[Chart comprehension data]

↓

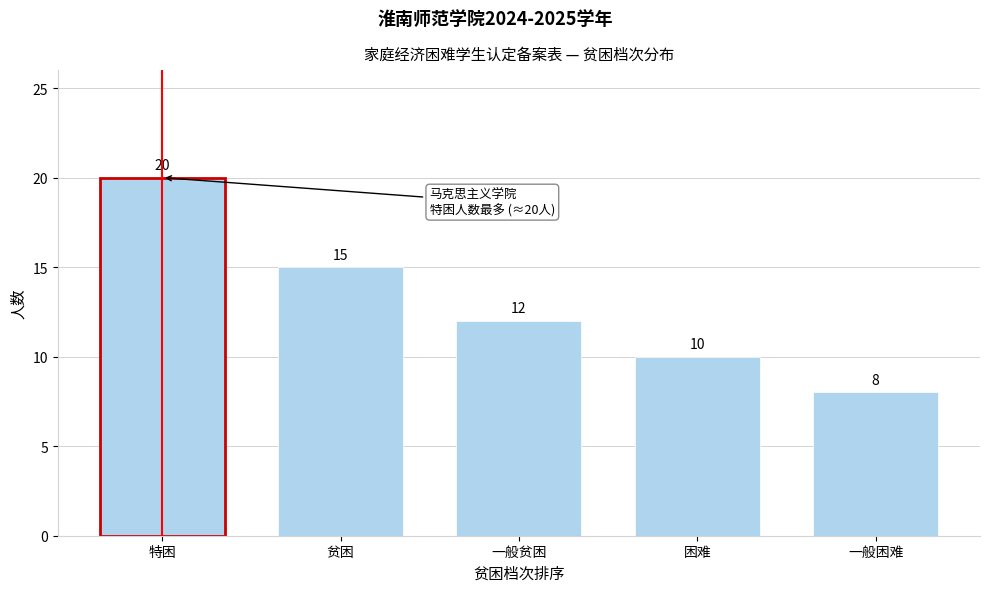

Reading right to left, transcribe all the data shown in this chart.

8	10	12	15	20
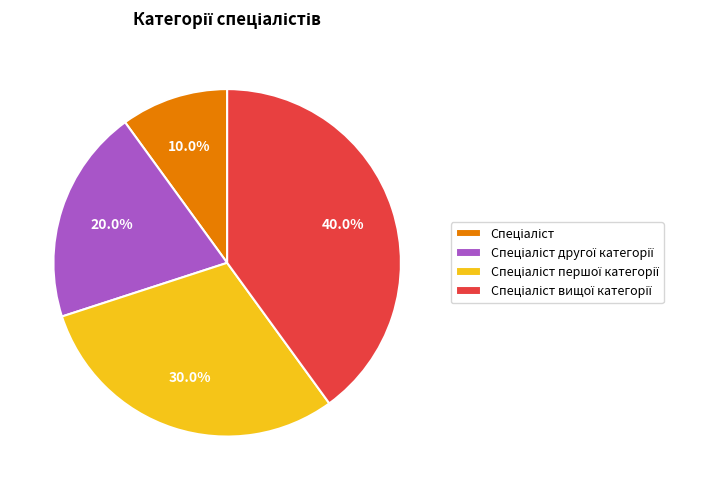

Is there a majority slice in this chart?

No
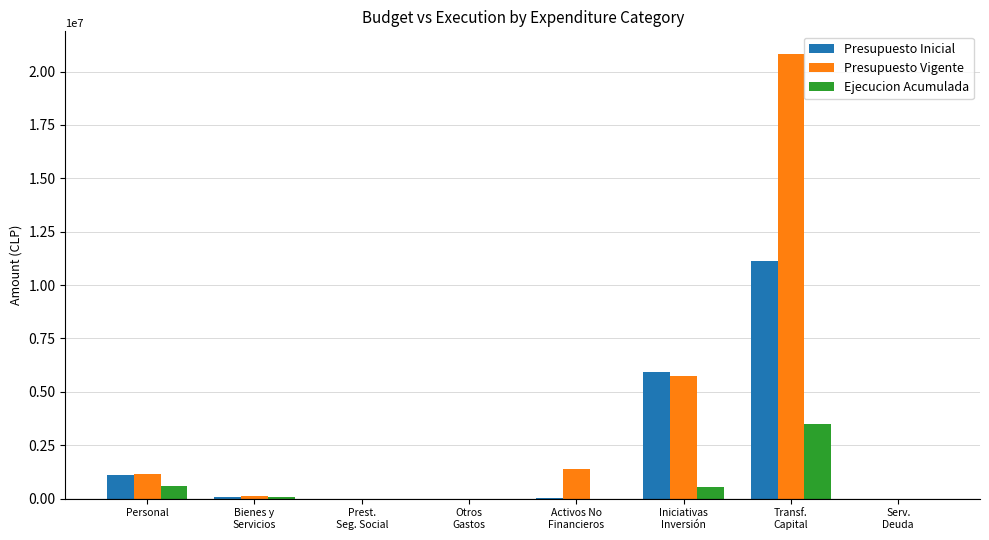

Are the bars grouped side by side (vs. stacked)?

Yes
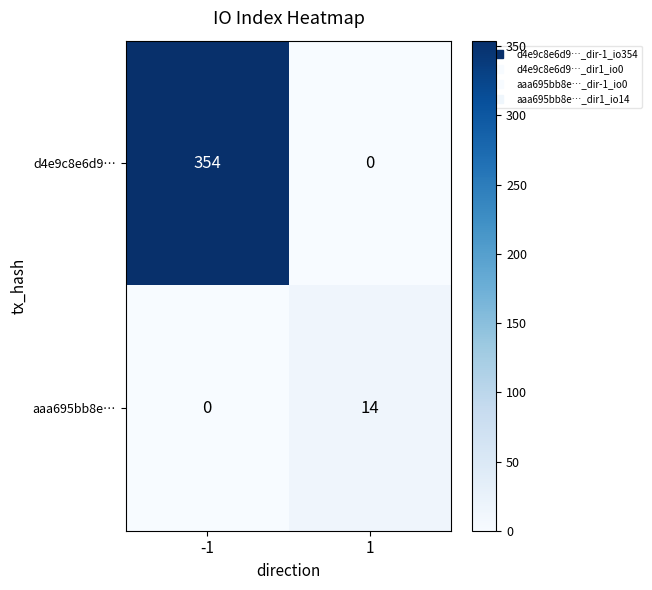

How many series are shown in this chart?

2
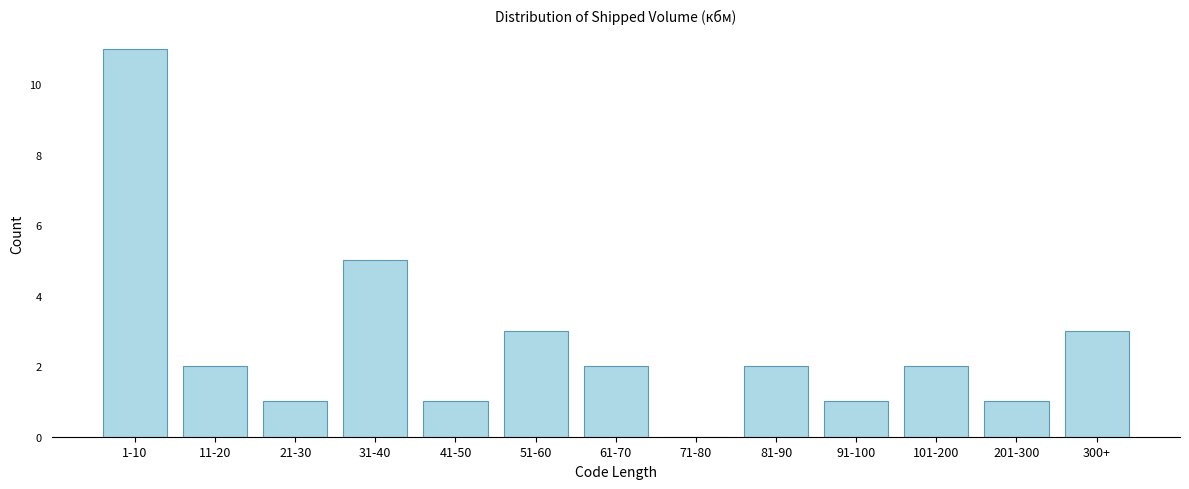

Reading right to left, extract all data points from this chart.

300+=3	201-300=1	101-200=2	91-100=1	81-90=2	71-80=0	61-70=2	51-60=3	41-50=1	31-40=5	21-30=1	11-20=2	1-10=11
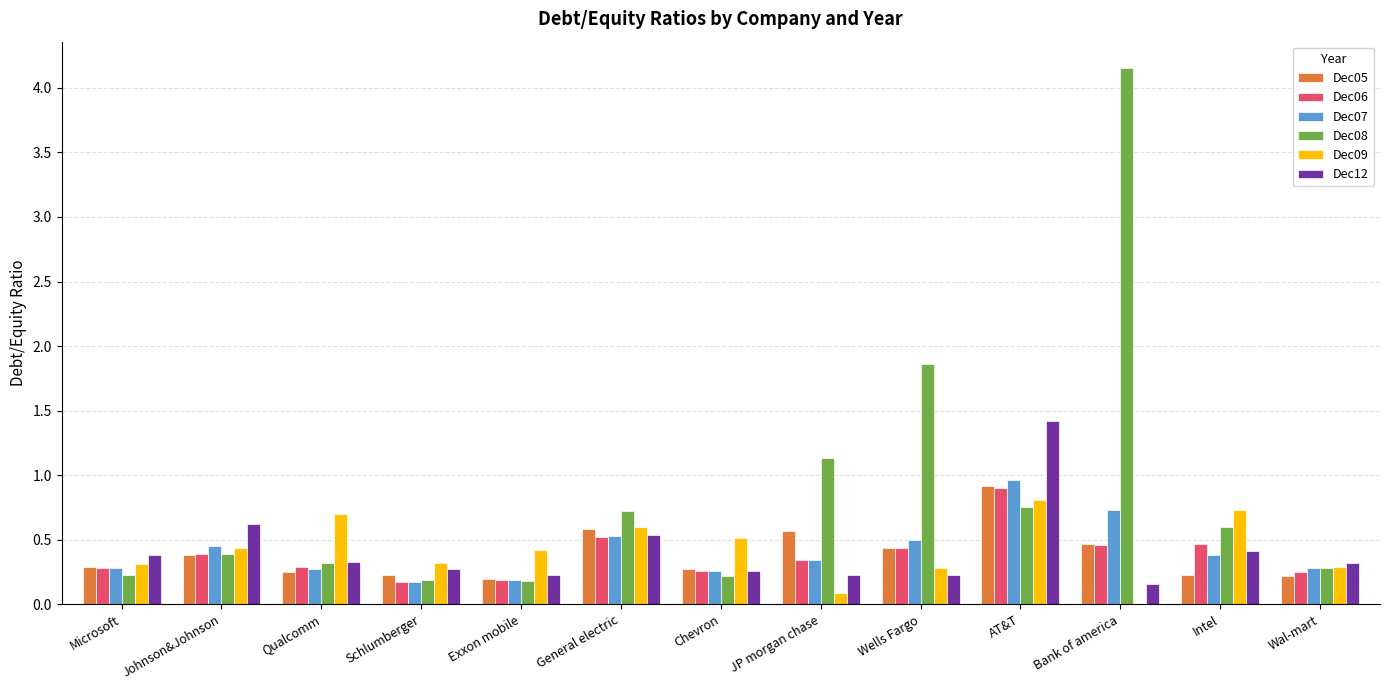

What is the sum of all Dec12 values?

5.4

↑

Your goal – Put every line of the listing above into a Markdown table with the columns "No." and "Line", numbering the rows consecutively and leaving out blank lines and the pictures.

Expected answer –
| No. | Line |
|---|---|
| 1 | Reading right to left, transcribe all the data shown in this chart. |
| 2 | 8	10	12	15	20 |
| 3 | Is there a majority slice in this chart? |
| 4 | No |
| 5 | Are the bars grouped side by side (vs. stacked)? |
| 6 | Yes |
| 7 | How many series are shown in this chart? |
| 8 | 2 |
| 9 | Reading right to left, extract all data points from this chart. |
| 10 | 300+=3	201-300=1	101-200=2	91-100=1	81-90=2	71-80=0	61-70=2	51-60=3	41-50=1	31-40=5	21-30=1	11-20=2	1-10=11 |
| 11 | What is the sum of all Dec12 values? |
| 12 | 5.4 |